Religious leaders usually shy away from public condemnation of individuals, but for the prelates who lead the Washington National Cathedral, Donald Trump has gone too far and said too much.

In a rare and strongly worded statement, they ask: “After two years of President Trump’s words and actions, when will Americans have enough?”

The statement was issued Tuesday while politically inclined Americans were focused on the first round of the second Democratic presidential debate and so drew little attention at the time.

But by Wednesday morning, the significance of such words coming from three of the country’s most eminent religious leaders was vividly clear: it’s a call to decency, directed at both Trump and the entire nation.

We have come to accept a level of insult and abuse in political discourse that violates each person’s sacred identity as a child of God,” the statement reads. “We have come to accept as normal a steady stream of language and accusations coming from the highest office in the land that plays to racist elements in society.”

The statement was issued by the Right Rev. Mariann Edgar Budde, bishop of the Episcopal Diocese of Washington; the Very Rev. Randolph Marshall Hollerith, dean of the National Cathedral; and the Rev. Canon Kelly Brown Douglas, the Cathedral’s canon theologian.

Trump’s recent insults aimed at Rep. Elijah Cummings (D-MD), a lifelong civil rights crusader; at Baltimore, the city Cummings represents, and at the four congresswomen of color known as the Squad, “crossed another threshold,” the church leaders said, adding that “words matter. And Mr. Trump’s words are dangerous.”

“When such violent dehumanizing words come from the President of the United States, they are a clarion call, and give cover, to white supremacists,” the statement says.

As leaders of faith who believe in the sacredness of every single human being, the time for silence is over,” it says. “We must boldly stand witness against the bigotry, hatred, intolerance, and xenophobia that is hurled at us, especially when it comes from the highest offices of this nation. We must say that this will not be tolerated.”

The statement noted another moment when Americans were confronted with an amoral political zealot: Sen. Joseph McCarthy, who in an anti-communist frenzy in the 1950’s “stoked the fears of an anxious nation with lies; destroyed the careers of countless Americans; and bullied into submissive silence anyone who dared criticize him.”
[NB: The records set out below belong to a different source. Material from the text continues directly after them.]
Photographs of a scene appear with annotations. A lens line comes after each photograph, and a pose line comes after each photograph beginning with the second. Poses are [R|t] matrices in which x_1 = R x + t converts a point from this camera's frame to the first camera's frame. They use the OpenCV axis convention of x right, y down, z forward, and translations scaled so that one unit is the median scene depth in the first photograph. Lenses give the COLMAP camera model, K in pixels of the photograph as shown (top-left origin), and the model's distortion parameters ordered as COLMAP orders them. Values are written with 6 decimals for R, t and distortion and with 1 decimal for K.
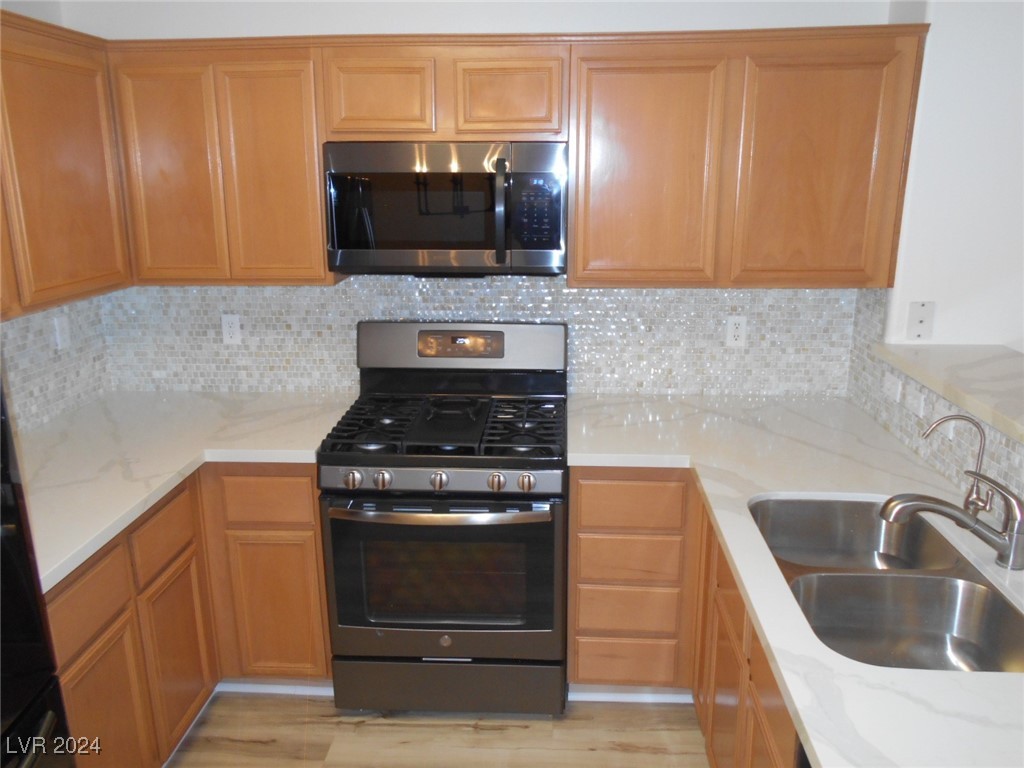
lens RADIAL K [[818.7, 0, 508.8], [0, 818.7, 383.3], [0, 0, 1]] dist [-0.029793, 0.032701]
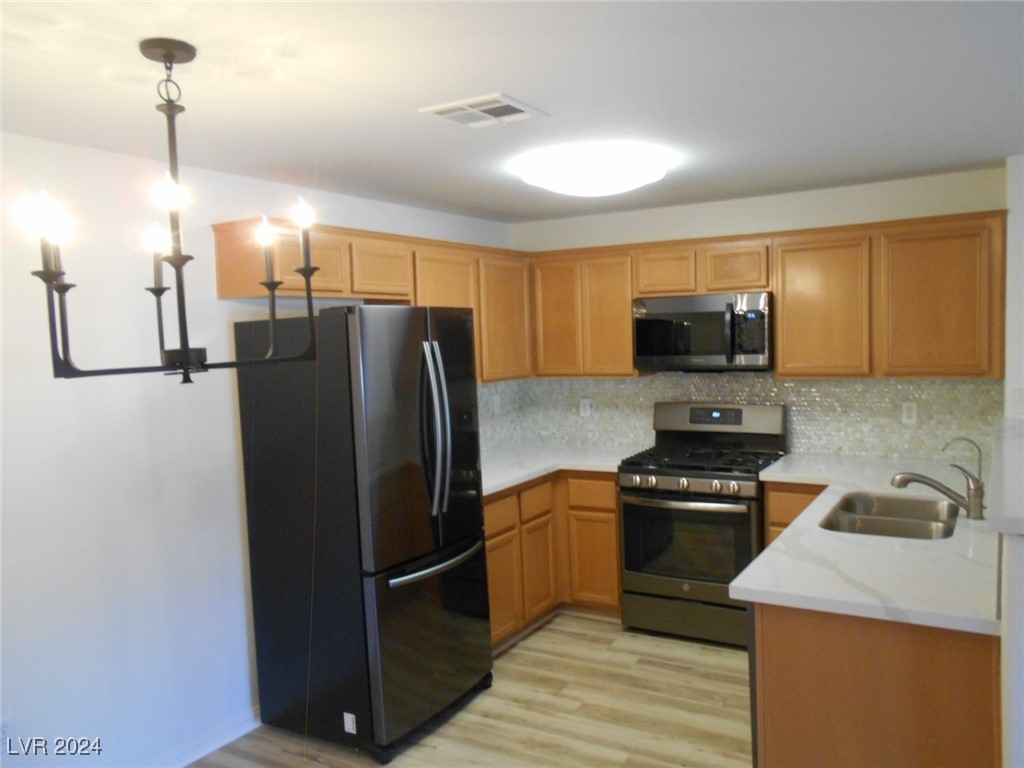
lens RADIAL K [[818.7, 0, 507.5], [0, 818.7, 383.1], [0, 0, 1]] dist [-0.029793, 0.032701]
pose [[0.888085, 0.003370, -0.459666, 0.317617], [-0.086889, 0.983177, -0.160664, 0.182192], [0.451392, 0.182623, 0.873438, -0.603435]]
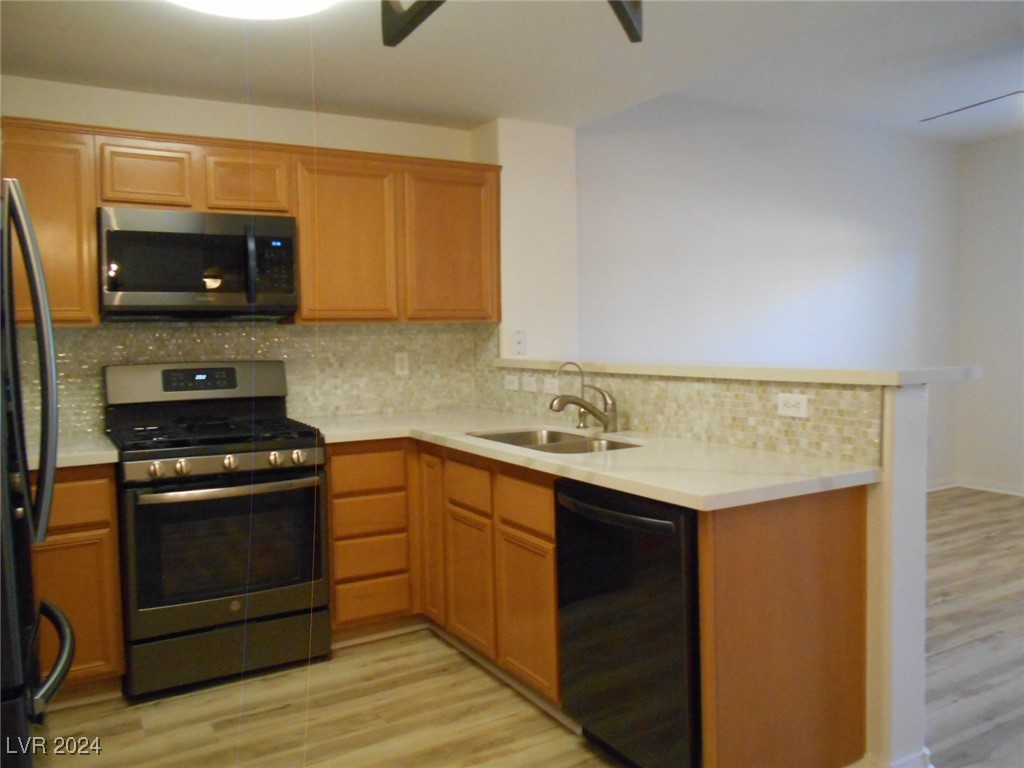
lens RADIAL K [[818.7, 0, 534.5], [0, 818.7, 368.1], [0, 0, 1]] dist [-0.029793, 0.032701]
pose [[0.818196, -0.037917, 0.573688, -0.346600], [0.160382, 0.973266, -0.164411, 0.215072], [-0.552117, 0.226530, 0.802404, -0.252608]]
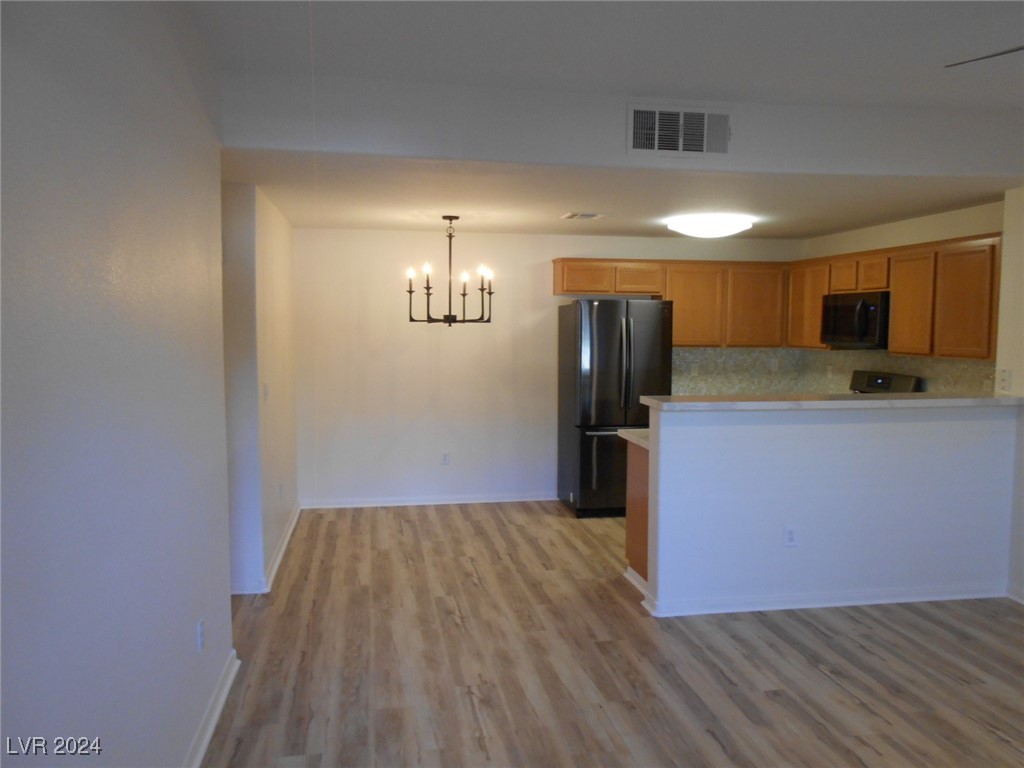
lens RADIAL K [[818.7, 0, 516.6], [0, 818.7, 385.9], [0, 0, 1]] dist [-0.029793, 0.032701]
pose [[0.238783, 0.081620, -0.967637, 1.834732], [-0.247799, 0.968593, 0.020552, 0.157937], [0.938924, 0.234872, 0.251509, -0.459368]]
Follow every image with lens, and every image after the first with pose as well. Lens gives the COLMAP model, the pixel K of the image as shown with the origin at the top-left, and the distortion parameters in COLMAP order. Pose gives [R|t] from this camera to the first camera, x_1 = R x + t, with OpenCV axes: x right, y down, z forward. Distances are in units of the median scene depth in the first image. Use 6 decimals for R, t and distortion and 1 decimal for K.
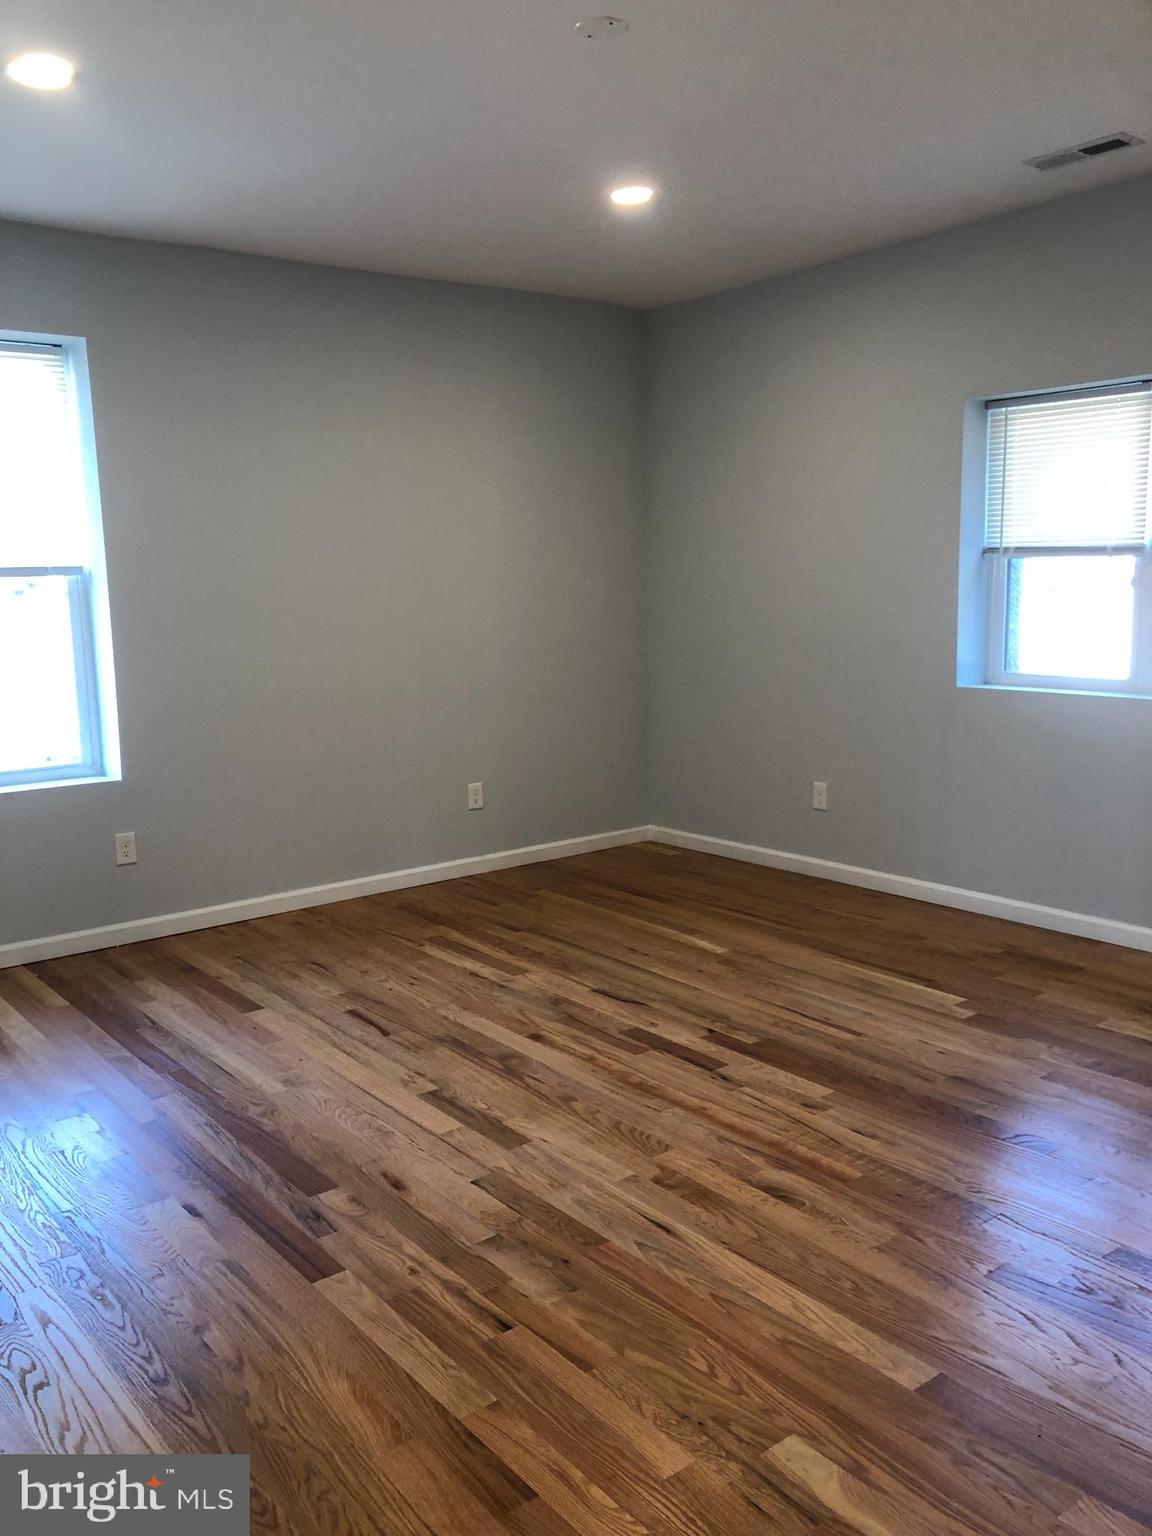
lens RADIAL K [[1268.0, 0, 551.0], [0, 1268.0, 781.7], [0, 0, 1]] dist [0.038528, -0.040709]
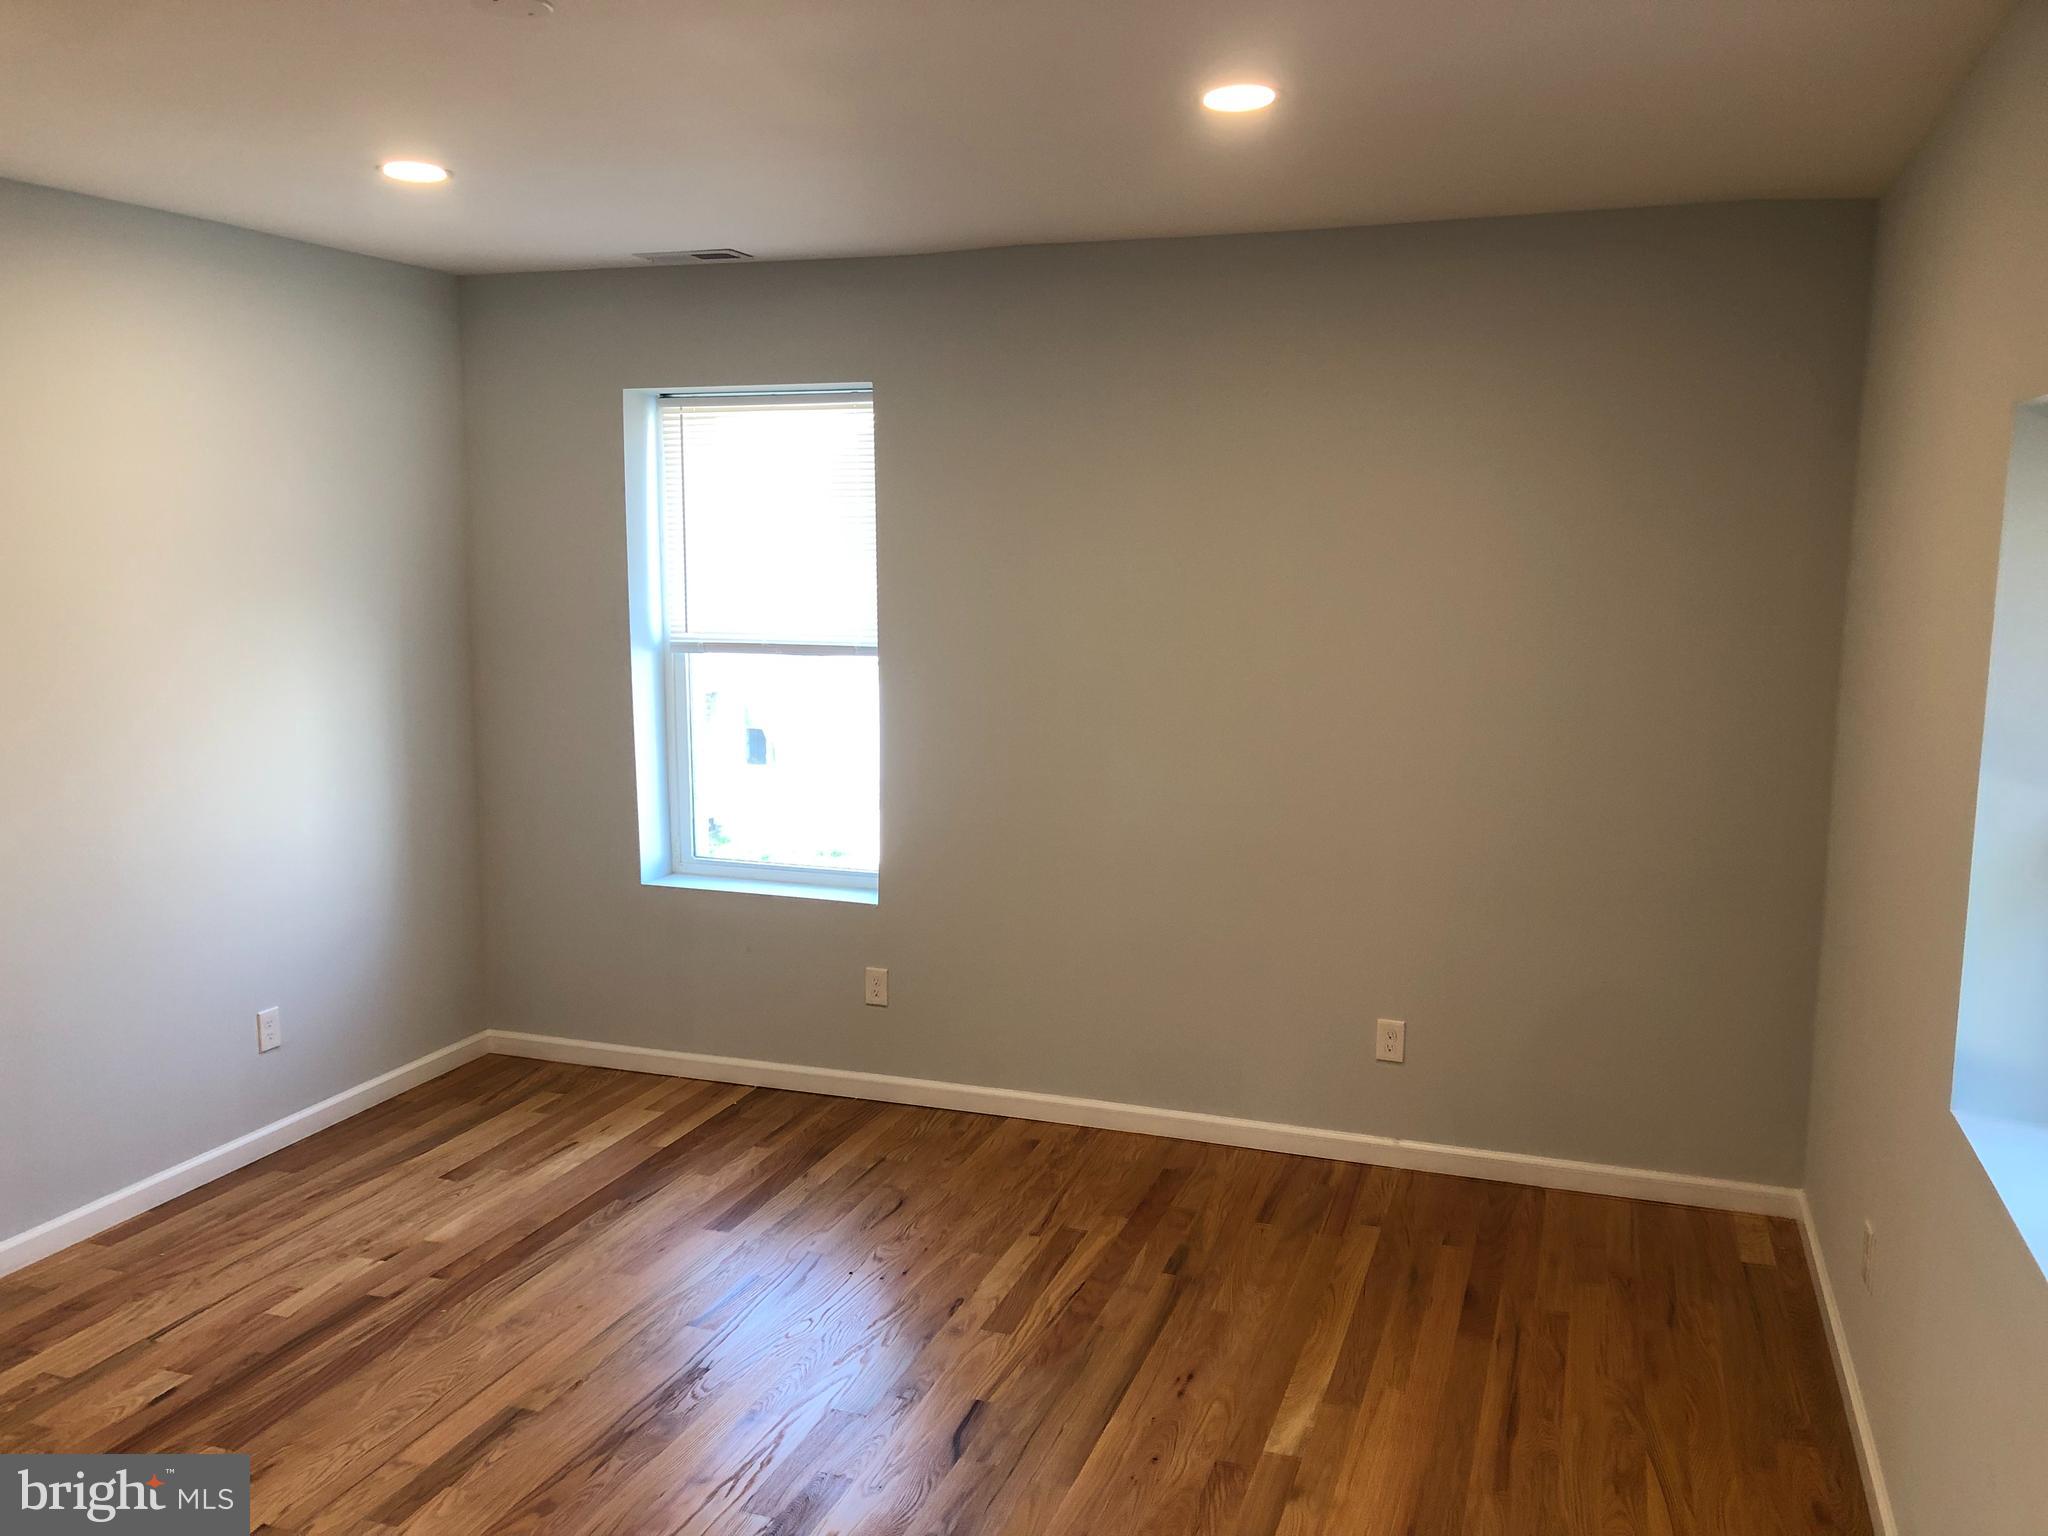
lens RADIAL K [[1690.7, 0, 1021.2], [0, 1690.7, 754.9], [0, 0, 1]] dist [0.038528, -0.040709]
pose [[0.536406, 0.134048, -0.833247, 0.635974], [-0.154361, 0.986234, 0.059290, -0.182763], [0.829724, 0.096817, 0.549713, 0.486476]]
McCarthy was finally faced down, on live television, by Joseph Welch, an attorney for the U.S. Army, who said: “Until this moment, Senator, I think I never really gauged your cruelty or your recklessness. … You have done enough. Have you no sense of decency?”

And the National Cathedral leaders now ask — of all Americans — “When does silence become complicity? What will it take for us all to say, with one voice, that we have had enough? The question is less about the president’s sense of decency, but of ours.”